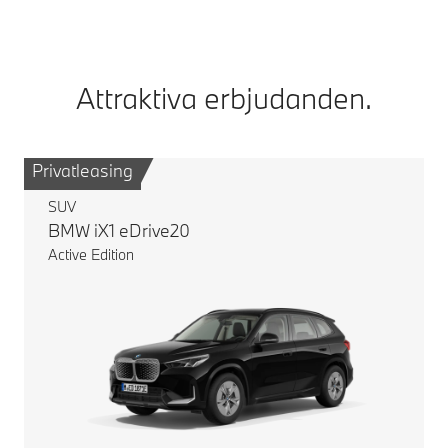
Attraktiva erbjudanden.
Privatleasing
B
SUV
BMW iX1 eDrive20
Active Edition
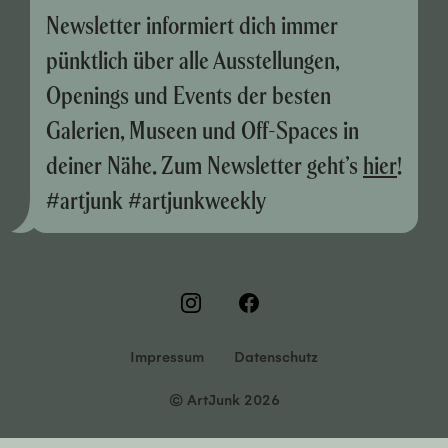
Newsletter informiert dich immer
pünktlich über alle Ausstellungen,
Openings und Events der besten
Galerien, Museen und Off-Spaces in
deiner Nähe. Zum Newsletter geht’s
hier
!
#artjunk #artjunkweekly
Impressum
Datenschutz
© ArtJunk 2026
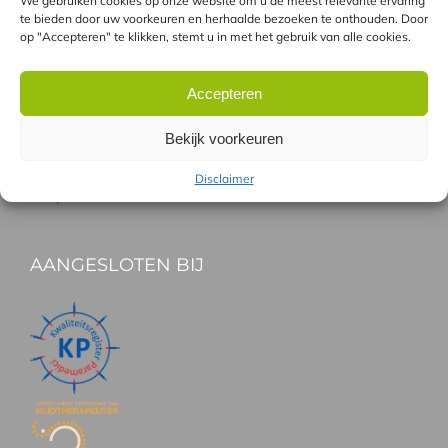
Combinatie GentleLASE en Soprano pro
We gebruiken cookies op onze website om u de meest relevante ervaring
te bieden door uw voorkeuren en herhaalde bezoeken te onthouden. Door
Verschil tussen laser en IPL
op "Accepteren" te klikken, stemt u in met het gebruik van alle cookies.
Accepteren
HANDIG
Bekijk voorkeuren
Gratis proefbehandeling
Vergoeding Zorgverzekeraars
Disclaimer
Gespreid betalen
AANGESLOTEN BIJ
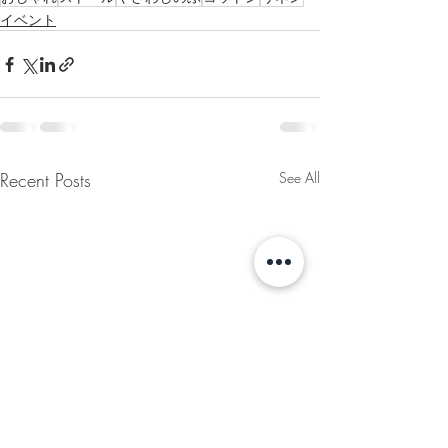
イベント
Recent Posts
See All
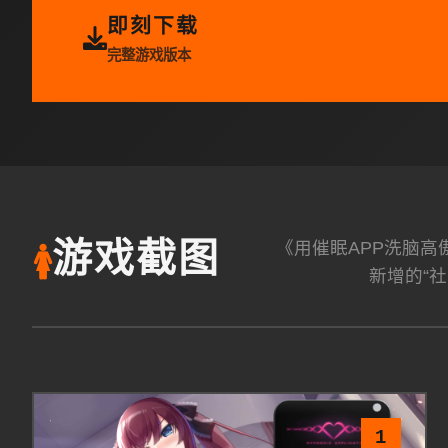
即刻下载
完整游戏版本
《用催眠APP洗脑
游戏截图
🚺
新增的“社
1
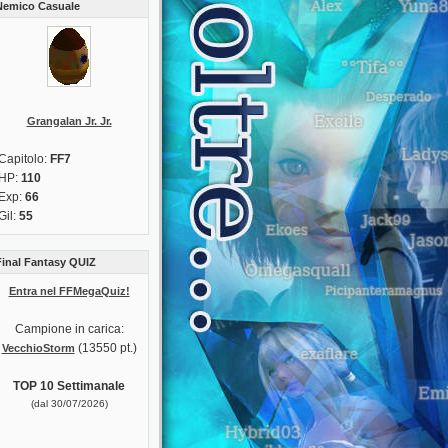
Nemico Casuale
Grangalan Jr. Jr.
Capitolo:
FF7
HP:
110
Exp:
66
Gil:
55
Final Fantasy QUIZ
Entra nel FFMegaQuiz!
Campione in carica:
(13550 pt.)
VecchioStorm
TOP 10 Settimanale
(dal 30/07/2026)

_WORK REQUIRED_
Each line from the material above that mentions the word "voorkeuren" needs to be copied.

_TASK ANSWER_
te bieden door uw voorkeuren en herhaalde bezoeken te onthouden. Door
Bekijk voorkeuren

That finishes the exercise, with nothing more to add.